Written problem 1: Decide whether each statement below agrees with the passage on reporting probability. Answer yes or no for each, and quote the words of the passage that settle it. (a) r(i) is the probability that a hunter reports a marked animal. (b) Heavily harvested populations should have higher values of r than lightly harvested populations. (c) Harvested animals are reported with probability 1.
Written problem 2: Extend the passage on reporting probability in mark-recovery studies, picking up after its final sentence.

Selected passage:
· · ·

Marked animals are assumed to survive from one release to the next with survival probability S(i). If they die, the dead marked animals are reported during each period between releases with probability r(i) Note that r(i) is called a “reporting probability”, but this is not the probability that a hunter reports the marked animal. Rather, r(i) is the probability that a marked animal is reported conditional on its death. Animals that die of natural causes would have a very low probability of being found and the mark reported. In contrast, harvested animals have a greater chance of being reported, but still not probability 1. Don’t make the mistake of equating r(i) with the probability that an animal is harvested. However, recognize that shifts in the mortality process do affect the estimates of r(i). For example, heavily harvested populations should have higher values of r than lightly harvested populations, because the probability that an animal dies from harvest is higher, and hence a greater probability that the mark is reported. But even though r relates to the probability of harvest, r is not the probability that a hunter reports the marked animal. Otis and White (2002) provide further discussion on the interpretation of r versus the probability that a hunter reports the band, including an equation relating the 2 variables.

· · ·

Recorded information:

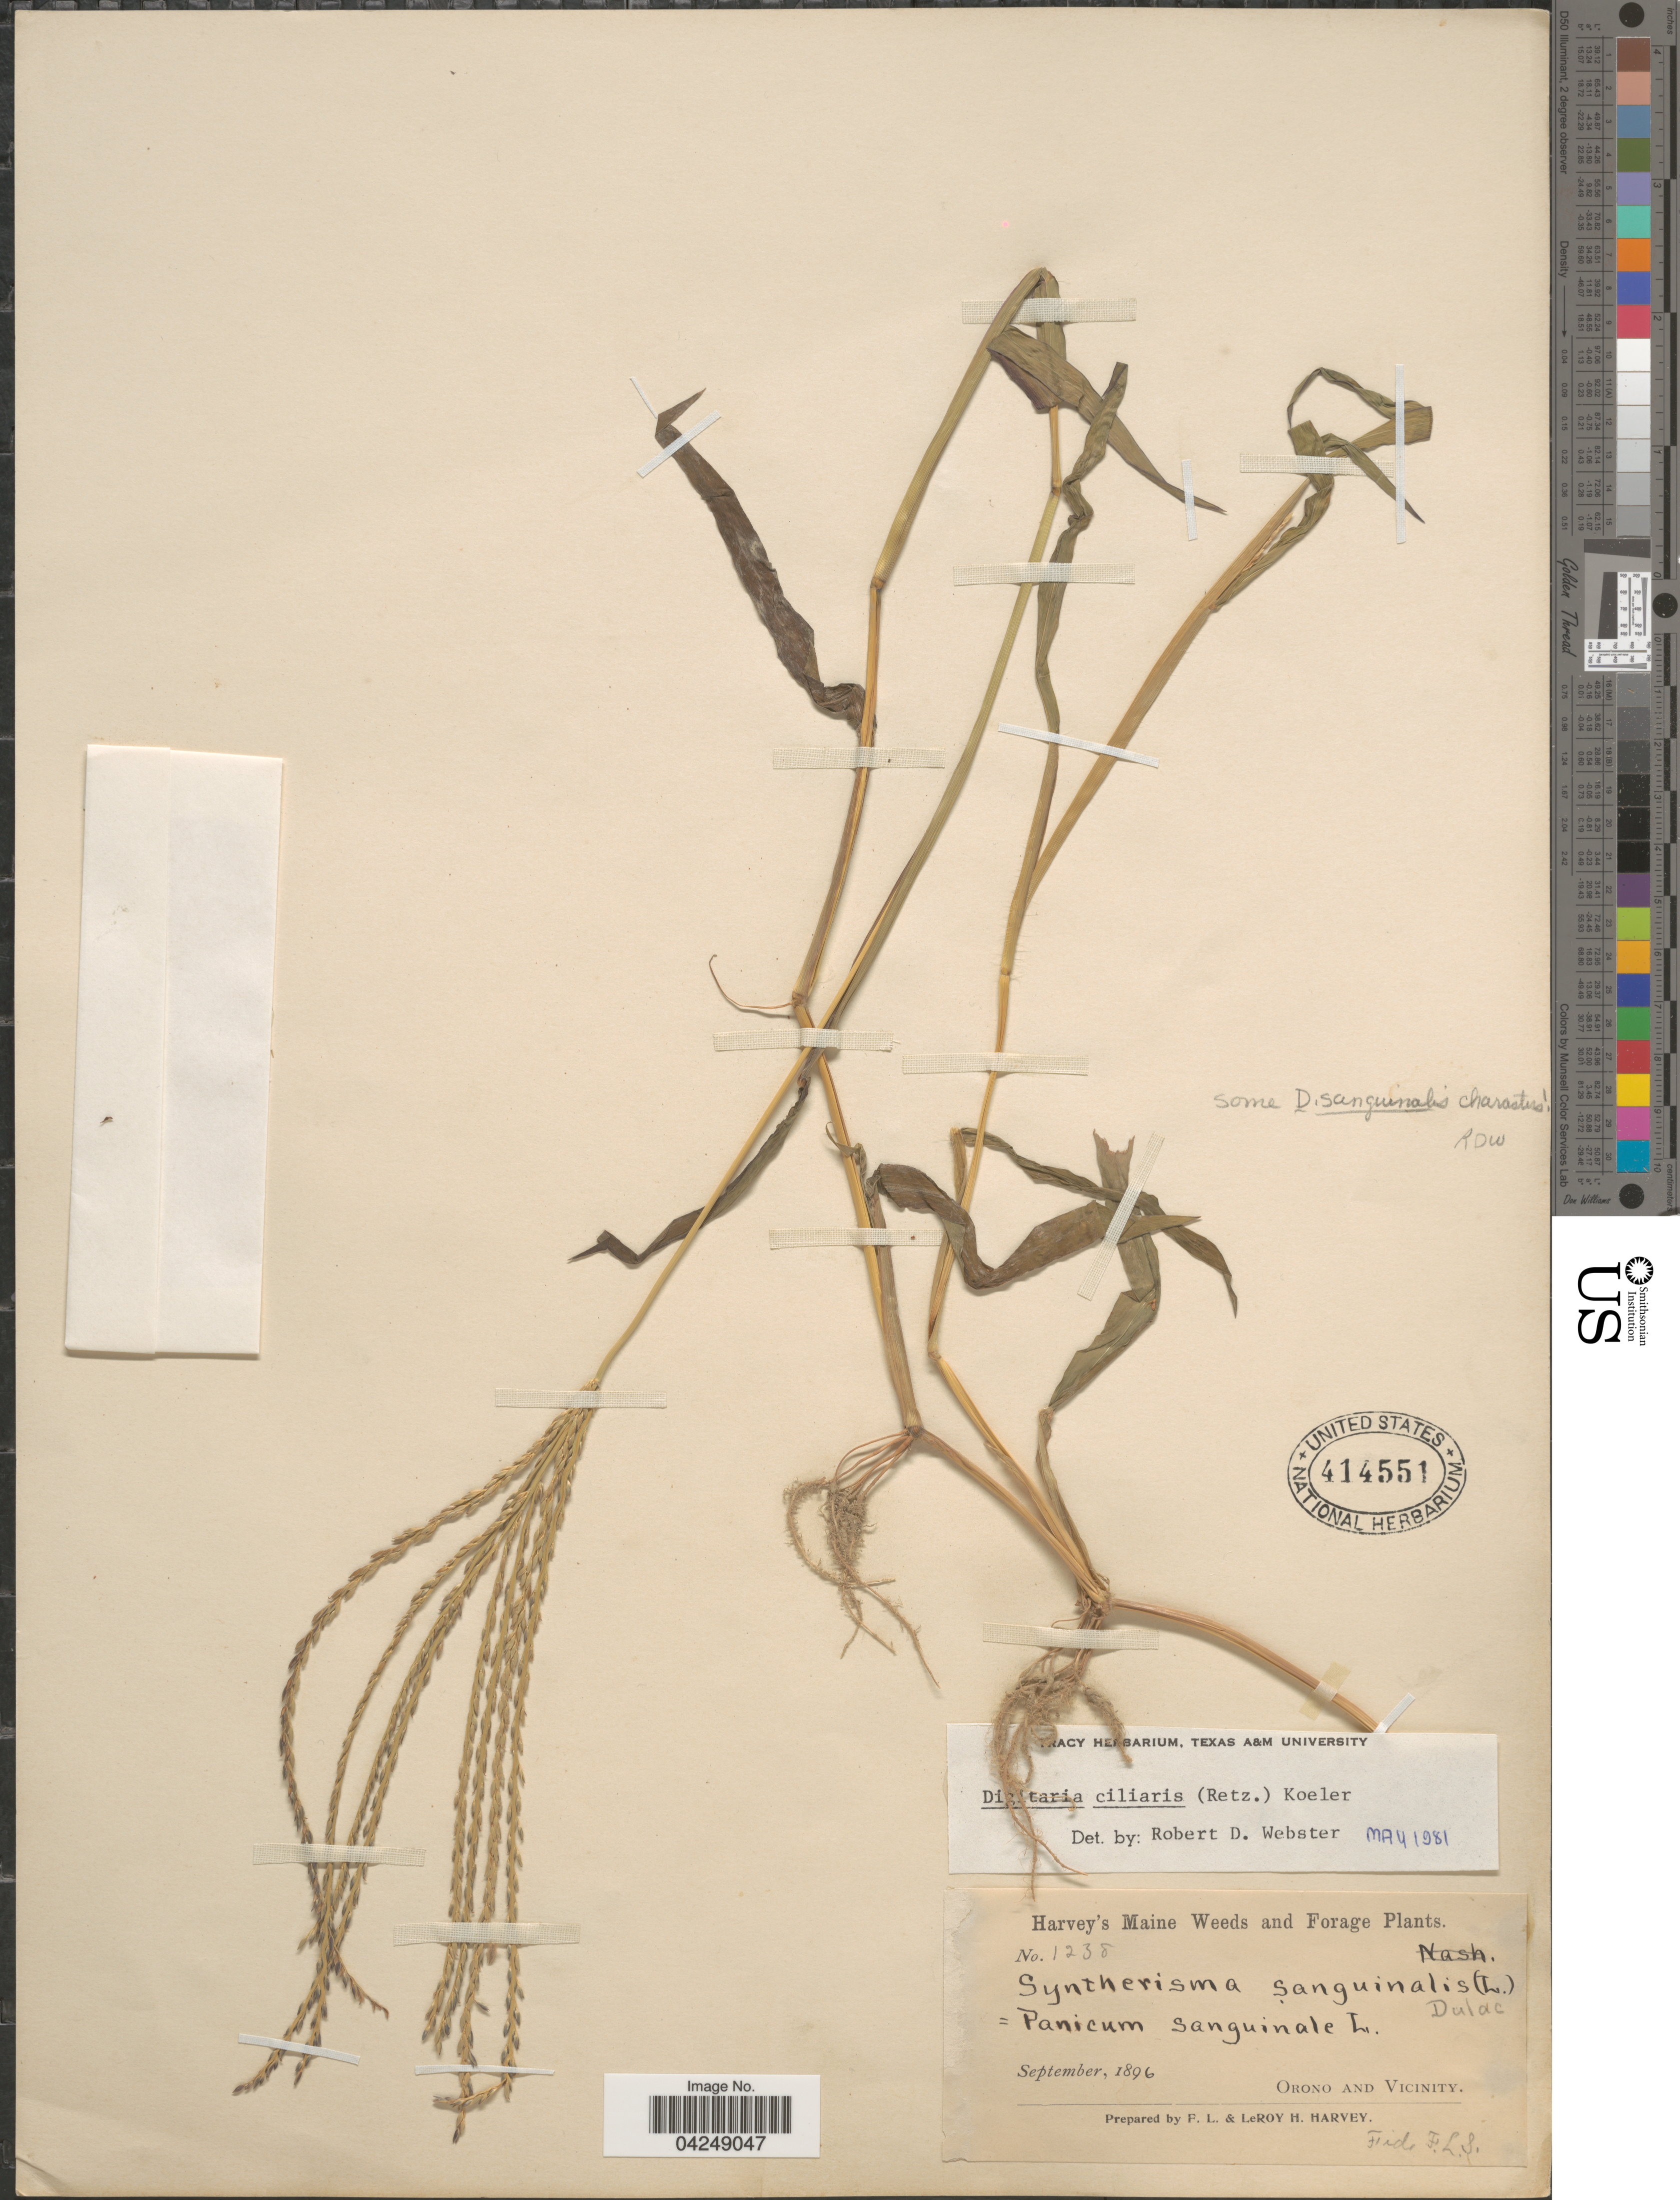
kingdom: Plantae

· · ·

Response 1:
(a) No: "this is not the probability that a hunter reports the marked animal."
(b) Yes: "heavily harvested populations should have higher values of r than lightly harvested populations"
(c) No: "harvested animals have a greater chance of being reported, but still not probability 1."

Response 2:
The survival probability and reporting probability prior to the last release can not be estimated individually in the full time-effects model, but only as a product. This parameterization differs from that of Brownie et al. (1985) in that their f(i) is replaced as f(i) = (1 – S(i)) r(i). The r(i) are equivalent to the lambda(i) of Seber (1970), where the original description of this model was developed, and of life table models Anderson et al. 1985; Catchpole et al. 1995). The reason for making this change is so that the encounter process, modeled with the r(i) parameters, can be separated from the survival process, modeled with the S(i) parameters. With the f(i) parameterization, the 2 processes are both part of this parameter. Hence, developing more advanced models with the design matrix options of MARK is difficult, if not illogical with the f(i) parameterization. However, the negative side of this new parameterization is that the last S(i) and r(i) are confounded in the full time-effects model, as only the product (1 – S(i)) r(i) is identifiable, and hence estimable. Secondly, all the parameters are bounded between zero and 1, which seems like a benefit. However, parameter estimates at the boundary do not have proper estimates of their standard errors. An equivalent situation occurs with the binomial distribution when either no successes occur in the data, or all successes occur in the data, and the standard error is estimated as zero. Because the Brownie et al. parameterization overcomes these difficulties, it is also included in Program MARK, and is described below.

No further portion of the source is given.